Ich habe diese Woche als Hospitant im Bestattungsinstitut verbracht. Der nächste Roman wird einer über Trauer, Sterben, Freundschaft und Verluste, und ich wollte wollte ganz nah ran. Weil ich bei „Immer noch wach“ und „Nur ein paar Nächte“ gemerkt habe, was es für einen Unterschied macht, ob ich mir Dinge nur anlese, oder ob ich sie so gut es geht selbst erlebe. Für „Immer noch wach“ war ich damals im Hospiz. Und diesmal ergab sich über eine Freundin dieser Kontakt zu Häfner & Züfle und ein Vorstellungsgespräch später war klar, dass ich für eine Woche dabei sein darf.
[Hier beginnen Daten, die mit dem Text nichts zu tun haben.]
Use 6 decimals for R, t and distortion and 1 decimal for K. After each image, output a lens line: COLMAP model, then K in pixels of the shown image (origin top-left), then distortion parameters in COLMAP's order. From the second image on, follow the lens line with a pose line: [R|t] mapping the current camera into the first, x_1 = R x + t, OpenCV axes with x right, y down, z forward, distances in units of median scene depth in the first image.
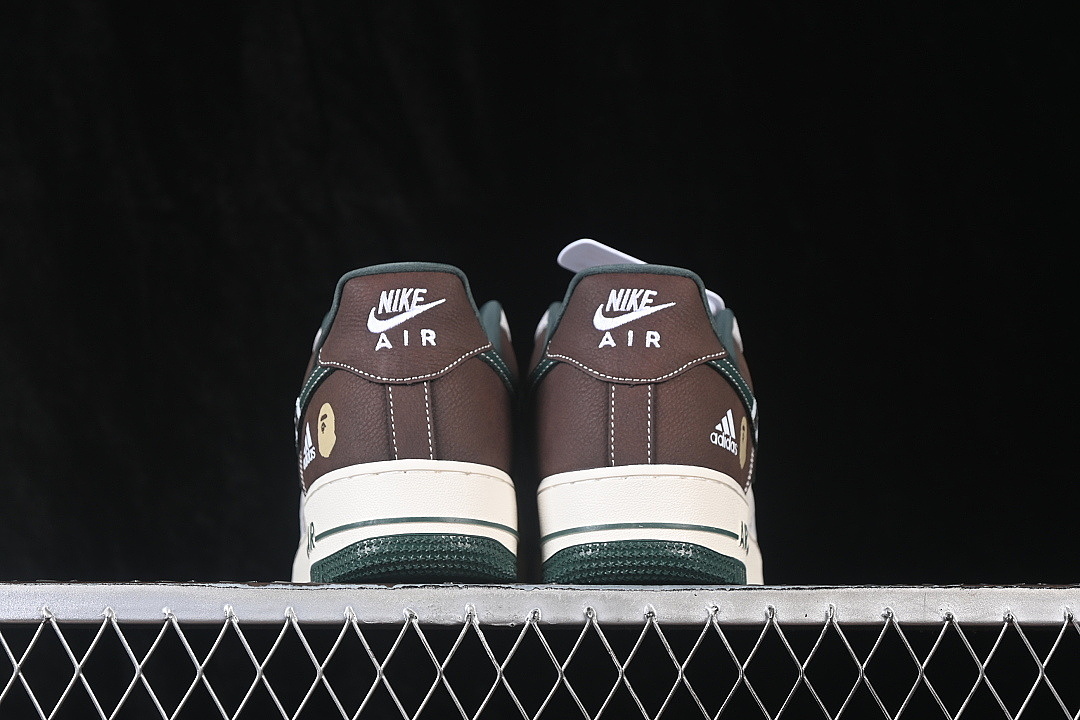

Ich hab meine schwarzen und noch nicht ganz so abgetragenen Sachen zusammengerafft und hab gesagt, ich mach alles mit. Fünf Tage lang also Verstorbene abholen, sie versorgen, bei ihrer Verabschiedung dabei sein, sie ins Krematorium bringen und ihre Asche wieder holen. Ich hab wirklich unterschätzt, wie viel ich unterwegs sein würde in dieser Woche. Aber natürlich müssen Verstorbene abgeholt werden und auch irgendwo hingebracht. Und ich war überrascht, wie handwerklich dieser Beruf auch ist. Dass es nicht nur darum geht, gut zuhören zu können und Angehörige die Möglichkeit zur Trauer zu geben, sondern eben auch darum, einen Sarg vorzubereiten und mit Verstorbenen umzugehen.
Die ersten beiden Tage haben mich ziemlich überfordert und mir viel abverlangt, weil zwar schon Verstorbene gesehen habe, sie im Hospiz auch berührt habe, aber eine verstorbene Person zu versorgen, ist ein anderes Kaliber. Aber hier liegt für mich auch das Eindrücklichste dieser Woche, das grundsätzliche Dilemma dieser Arbeit: Damit der verstorbene Mensch mit all der Würde verabschiedet werden kann – als Mensch, der gerade ein Leben voller Liebe, Verlust, Trauer, Hoffnung und Schmerzen hinter sich hat – muss ich beim Versorgen genau diese Tatsache manchmal ganz weit von mir weg schieben, sonst könnte ich nicht damit umgehen.
Und ein anderer Aspekt, der mir in dieser Woche klar wird: Es ist ein riesiger Unterschied, wo mein Fokus liegt. Auf den Verstorbenen oder auf den Hinterbliebenen. Welche Wünsche liegen schwerer?
Wie auch im Hospiz ist das eine Arbeit, die mich Abends nicht losgelassen hat. Glücklicherweise habe ich ein Umfeld, in dem ich ganz viel durch Gespräche aufarbeiten kann. In einem Bestattungsinstitut zu arbeiten, ist emotional und körperlich anstrengend, es bringt mich an meine Grenzen und zwingt mich, über Dinge nachzudenken, die nicht immer die Schönsten sind. Aber am Ende ist es eine sehr menschliche und großartige Arbeit, die neben all der Trauer und dem Leid mit sehr viel Lebensfreude einhergeht. Und am Ende der Woche ist da tatsächlich der Gedanke, ob ich nicht noch länger dort arbeiten könnte. Aber erstmal schreibe ich dieses Buch.